Problem description: Reproduce the entries below without any change, starting at the line containing "genus: Catharus" and continuing through the line containing "genus: Erica", with both of those lines included.

Provided records:
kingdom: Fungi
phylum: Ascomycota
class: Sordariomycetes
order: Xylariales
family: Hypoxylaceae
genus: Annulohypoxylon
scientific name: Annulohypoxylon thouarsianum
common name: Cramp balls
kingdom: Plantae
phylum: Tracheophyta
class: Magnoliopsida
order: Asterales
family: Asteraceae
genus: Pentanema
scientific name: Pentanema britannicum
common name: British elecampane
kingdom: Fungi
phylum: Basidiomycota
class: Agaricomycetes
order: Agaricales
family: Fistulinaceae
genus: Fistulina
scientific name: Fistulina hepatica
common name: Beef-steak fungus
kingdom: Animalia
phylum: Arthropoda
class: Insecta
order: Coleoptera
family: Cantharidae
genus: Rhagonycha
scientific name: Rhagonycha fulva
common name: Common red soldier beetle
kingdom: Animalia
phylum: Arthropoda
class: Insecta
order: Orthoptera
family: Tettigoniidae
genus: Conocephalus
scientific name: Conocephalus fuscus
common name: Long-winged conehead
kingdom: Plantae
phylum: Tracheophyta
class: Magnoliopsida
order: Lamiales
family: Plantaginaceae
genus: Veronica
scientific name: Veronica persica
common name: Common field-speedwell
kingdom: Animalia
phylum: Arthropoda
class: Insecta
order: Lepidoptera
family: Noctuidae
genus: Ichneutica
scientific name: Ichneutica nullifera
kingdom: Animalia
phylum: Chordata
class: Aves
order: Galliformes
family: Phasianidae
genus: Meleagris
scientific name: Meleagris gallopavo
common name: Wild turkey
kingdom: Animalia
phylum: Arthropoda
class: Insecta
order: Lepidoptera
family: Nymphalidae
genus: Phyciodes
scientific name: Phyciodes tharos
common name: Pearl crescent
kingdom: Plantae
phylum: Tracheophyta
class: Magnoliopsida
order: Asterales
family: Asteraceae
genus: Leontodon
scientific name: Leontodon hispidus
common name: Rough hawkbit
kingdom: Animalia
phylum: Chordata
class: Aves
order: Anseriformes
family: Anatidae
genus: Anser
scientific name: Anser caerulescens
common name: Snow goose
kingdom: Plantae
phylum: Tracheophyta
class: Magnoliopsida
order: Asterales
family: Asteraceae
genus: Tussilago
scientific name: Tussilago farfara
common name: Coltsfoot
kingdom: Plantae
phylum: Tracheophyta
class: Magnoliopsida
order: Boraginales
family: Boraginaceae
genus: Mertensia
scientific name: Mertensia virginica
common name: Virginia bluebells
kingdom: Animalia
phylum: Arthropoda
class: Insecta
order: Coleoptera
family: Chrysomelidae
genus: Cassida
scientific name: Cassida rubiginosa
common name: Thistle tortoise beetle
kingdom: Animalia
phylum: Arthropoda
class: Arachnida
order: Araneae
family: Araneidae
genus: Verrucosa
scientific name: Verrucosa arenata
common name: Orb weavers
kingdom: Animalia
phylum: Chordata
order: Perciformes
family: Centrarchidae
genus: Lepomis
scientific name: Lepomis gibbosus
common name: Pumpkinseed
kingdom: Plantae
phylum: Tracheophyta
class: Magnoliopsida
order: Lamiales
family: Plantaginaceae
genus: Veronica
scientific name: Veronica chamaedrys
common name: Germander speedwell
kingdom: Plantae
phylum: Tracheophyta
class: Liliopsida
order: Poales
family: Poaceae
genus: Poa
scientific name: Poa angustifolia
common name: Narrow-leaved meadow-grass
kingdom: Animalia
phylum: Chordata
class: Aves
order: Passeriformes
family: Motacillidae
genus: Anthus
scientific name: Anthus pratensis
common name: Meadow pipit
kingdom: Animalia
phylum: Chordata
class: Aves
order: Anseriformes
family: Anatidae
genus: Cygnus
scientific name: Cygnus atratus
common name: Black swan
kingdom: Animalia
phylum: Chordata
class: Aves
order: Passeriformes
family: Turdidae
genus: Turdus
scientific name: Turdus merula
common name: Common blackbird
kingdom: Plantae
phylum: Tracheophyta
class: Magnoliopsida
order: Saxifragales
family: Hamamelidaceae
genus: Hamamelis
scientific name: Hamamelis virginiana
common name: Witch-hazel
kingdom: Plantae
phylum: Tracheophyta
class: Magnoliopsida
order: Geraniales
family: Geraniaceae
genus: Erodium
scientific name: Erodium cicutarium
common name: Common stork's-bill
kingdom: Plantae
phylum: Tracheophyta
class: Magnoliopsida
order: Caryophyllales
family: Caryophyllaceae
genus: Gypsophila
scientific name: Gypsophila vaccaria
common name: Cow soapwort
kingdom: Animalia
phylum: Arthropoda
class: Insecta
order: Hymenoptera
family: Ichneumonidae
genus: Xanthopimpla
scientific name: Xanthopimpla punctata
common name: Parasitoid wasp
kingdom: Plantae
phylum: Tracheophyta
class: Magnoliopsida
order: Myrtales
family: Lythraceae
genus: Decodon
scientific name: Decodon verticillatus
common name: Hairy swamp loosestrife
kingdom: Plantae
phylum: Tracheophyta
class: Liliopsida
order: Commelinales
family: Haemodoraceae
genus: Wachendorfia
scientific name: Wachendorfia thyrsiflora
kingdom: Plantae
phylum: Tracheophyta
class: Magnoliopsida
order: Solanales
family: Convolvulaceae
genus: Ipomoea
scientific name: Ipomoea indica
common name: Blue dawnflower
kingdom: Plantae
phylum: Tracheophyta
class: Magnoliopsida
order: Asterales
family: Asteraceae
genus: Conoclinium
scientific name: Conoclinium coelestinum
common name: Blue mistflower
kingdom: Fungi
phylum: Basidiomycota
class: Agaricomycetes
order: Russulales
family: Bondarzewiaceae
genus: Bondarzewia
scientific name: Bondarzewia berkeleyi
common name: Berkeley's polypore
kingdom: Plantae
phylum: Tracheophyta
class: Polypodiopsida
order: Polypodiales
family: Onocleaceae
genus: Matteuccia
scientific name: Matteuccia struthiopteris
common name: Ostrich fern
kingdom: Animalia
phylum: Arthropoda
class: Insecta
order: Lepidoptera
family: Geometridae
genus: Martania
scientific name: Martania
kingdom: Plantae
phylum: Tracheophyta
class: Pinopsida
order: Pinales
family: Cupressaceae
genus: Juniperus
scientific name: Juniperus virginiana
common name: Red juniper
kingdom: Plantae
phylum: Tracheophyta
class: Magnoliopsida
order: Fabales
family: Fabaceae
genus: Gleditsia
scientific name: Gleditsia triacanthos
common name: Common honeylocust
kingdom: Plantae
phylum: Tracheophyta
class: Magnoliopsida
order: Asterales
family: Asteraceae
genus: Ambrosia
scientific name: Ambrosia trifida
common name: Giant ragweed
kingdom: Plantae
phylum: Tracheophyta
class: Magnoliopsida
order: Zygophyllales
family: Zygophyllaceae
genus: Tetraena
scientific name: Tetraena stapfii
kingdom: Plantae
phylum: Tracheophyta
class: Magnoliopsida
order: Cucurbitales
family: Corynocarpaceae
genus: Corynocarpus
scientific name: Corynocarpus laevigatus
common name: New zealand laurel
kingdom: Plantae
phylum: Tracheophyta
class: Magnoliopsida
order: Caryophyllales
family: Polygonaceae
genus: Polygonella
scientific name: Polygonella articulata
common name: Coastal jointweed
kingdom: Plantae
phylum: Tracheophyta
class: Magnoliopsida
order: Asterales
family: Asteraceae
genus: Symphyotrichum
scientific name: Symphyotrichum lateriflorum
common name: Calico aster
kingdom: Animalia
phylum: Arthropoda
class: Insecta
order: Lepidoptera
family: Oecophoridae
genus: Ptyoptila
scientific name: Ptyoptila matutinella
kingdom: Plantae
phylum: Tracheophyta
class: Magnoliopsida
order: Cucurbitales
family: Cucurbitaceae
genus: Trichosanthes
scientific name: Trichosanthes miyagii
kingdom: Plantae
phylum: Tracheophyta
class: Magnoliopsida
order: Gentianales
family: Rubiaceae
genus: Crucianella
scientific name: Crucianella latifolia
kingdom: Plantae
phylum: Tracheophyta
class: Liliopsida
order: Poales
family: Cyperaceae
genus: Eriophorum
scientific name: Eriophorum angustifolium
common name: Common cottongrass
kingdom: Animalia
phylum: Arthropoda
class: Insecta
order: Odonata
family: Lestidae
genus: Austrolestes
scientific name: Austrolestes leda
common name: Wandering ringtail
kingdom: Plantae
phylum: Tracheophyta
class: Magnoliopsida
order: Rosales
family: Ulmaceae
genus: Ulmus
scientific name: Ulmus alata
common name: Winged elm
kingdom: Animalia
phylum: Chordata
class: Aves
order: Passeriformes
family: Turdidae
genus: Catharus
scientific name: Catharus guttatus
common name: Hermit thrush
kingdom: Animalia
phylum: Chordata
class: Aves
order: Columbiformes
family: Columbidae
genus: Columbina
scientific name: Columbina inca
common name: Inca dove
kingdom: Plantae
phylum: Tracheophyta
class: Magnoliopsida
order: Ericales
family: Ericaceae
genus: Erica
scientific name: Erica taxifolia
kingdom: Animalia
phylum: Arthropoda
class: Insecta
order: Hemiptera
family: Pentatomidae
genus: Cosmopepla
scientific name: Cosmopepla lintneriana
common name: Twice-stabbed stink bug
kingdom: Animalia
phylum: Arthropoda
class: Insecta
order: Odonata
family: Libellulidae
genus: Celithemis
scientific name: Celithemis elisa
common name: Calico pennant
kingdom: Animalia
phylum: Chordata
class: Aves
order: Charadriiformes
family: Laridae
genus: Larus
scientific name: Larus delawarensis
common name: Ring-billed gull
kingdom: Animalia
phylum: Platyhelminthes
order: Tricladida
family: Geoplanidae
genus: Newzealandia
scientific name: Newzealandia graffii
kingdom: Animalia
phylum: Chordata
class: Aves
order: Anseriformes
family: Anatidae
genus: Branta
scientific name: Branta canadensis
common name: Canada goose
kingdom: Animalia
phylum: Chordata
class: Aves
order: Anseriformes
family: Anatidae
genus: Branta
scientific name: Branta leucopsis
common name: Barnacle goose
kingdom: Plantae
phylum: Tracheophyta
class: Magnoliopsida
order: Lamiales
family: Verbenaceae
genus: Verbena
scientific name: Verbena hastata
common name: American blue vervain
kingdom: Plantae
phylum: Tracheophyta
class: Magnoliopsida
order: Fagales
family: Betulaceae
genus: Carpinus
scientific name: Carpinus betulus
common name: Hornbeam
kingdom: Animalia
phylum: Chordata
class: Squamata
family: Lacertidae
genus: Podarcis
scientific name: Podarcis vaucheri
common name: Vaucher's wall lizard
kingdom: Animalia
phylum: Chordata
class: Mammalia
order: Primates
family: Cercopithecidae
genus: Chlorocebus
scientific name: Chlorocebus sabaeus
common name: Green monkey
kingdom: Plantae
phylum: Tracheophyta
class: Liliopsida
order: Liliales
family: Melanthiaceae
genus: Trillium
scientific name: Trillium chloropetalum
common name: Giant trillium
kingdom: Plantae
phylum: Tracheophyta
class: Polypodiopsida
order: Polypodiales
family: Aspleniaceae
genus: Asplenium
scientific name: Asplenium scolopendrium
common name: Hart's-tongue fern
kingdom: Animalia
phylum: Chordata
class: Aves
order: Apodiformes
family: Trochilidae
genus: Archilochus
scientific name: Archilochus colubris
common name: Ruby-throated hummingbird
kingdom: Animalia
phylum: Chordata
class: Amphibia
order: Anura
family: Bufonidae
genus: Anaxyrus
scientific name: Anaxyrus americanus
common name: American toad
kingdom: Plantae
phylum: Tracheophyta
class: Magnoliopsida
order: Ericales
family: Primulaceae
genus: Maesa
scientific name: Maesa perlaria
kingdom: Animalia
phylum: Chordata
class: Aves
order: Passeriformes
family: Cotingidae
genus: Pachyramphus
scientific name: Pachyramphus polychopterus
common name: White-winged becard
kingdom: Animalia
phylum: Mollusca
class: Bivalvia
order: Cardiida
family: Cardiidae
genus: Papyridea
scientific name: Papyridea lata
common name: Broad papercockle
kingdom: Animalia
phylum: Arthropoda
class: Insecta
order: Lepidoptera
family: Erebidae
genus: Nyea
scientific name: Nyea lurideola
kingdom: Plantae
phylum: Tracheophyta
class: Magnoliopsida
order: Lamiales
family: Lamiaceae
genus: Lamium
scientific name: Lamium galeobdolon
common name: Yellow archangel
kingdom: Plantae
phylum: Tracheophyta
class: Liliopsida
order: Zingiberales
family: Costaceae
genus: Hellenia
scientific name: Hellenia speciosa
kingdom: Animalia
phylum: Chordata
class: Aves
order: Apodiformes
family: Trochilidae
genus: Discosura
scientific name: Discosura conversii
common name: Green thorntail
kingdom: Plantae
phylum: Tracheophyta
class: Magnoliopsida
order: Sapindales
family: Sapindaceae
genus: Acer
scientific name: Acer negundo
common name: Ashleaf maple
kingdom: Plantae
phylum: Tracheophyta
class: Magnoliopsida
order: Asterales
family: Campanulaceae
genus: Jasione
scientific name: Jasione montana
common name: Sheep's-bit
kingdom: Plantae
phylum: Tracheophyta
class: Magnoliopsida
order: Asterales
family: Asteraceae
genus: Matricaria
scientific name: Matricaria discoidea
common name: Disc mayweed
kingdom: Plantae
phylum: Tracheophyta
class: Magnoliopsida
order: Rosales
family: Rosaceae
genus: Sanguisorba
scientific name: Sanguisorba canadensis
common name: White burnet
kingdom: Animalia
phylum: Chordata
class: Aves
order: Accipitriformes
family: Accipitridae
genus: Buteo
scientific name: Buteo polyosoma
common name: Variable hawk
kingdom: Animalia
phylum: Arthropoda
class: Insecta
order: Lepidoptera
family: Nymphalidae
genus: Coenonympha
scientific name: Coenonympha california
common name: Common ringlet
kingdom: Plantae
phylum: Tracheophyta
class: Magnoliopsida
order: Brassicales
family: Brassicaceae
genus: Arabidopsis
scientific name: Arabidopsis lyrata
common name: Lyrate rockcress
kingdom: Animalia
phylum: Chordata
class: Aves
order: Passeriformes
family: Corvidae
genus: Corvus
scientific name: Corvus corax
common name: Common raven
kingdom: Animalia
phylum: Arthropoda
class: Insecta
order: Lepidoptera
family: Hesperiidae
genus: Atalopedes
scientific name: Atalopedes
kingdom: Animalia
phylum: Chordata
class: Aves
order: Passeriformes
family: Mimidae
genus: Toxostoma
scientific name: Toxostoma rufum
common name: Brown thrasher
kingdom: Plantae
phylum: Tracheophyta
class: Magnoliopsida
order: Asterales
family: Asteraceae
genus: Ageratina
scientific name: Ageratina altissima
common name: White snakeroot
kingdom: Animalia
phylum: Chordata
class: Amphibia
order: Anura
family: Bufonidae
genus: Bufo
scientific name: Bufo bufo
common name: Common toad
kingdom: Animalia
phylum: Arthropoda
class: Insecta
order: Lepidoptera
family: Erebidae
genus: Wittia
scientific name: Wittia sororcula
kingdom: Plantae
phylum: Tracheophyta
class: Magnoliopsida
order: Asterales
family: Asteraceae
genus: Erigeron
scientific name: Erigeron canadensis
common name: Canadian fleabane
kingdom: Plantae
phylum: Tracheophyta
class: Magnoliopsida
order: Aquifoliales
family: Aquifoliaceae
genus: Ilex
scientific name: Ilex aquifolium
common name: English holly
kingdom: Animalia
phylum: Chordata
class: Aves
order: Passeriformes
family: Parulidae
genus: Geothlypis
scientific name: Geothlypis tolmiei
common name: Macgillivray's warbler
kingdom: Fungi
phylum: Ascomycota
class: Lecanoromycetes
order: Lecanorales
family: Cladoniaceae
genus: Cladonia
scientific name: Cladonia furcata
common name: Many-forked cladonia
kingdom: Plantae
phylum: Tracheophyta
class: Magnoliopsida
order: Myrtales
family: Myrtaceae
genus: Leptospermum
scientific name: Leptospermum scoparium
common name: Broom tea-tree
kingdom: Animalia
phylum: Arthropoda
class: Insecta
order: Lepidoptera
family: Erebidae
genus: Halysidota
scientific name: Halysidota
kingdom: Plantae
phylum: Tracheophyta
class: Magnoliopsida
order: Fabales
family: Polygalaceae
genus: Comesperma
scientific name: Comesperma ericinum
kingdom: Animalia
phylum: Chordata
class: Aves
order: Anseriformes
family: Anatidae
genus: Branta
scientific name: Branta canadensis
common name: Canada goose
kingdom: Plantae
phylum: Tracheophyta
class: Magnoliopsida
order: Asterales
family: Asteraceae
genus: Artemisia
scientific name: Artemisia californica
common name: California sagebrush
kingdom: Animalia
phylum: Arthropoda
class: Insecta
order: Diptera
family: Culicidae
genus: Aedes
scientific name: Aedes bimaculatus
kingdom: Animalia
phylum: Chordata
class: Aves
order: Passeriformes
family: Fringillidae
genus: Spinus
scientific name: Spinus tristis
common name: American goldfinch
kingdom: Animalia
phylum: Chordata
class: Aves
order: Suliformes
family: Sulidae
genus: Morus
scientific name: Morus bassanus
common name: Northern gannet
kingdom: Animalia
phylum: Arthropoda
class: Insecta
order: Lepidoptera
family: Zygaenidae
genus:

Full solution:
genus: Catharus
scientific name: Catharus guttatus
common name: Hermit thrush
kingdom: Animalia
phylum: Chordata
class: Aves
order: Columbiformes
family: Columbidae
genus: Columbina
scientific name: Columbina inca
common name: Inca dove
kingdom: Plantae
phylum: Tracheophyta
class: Magnoliopsida
order: Ericales
family: Ericaceae
genus: Erica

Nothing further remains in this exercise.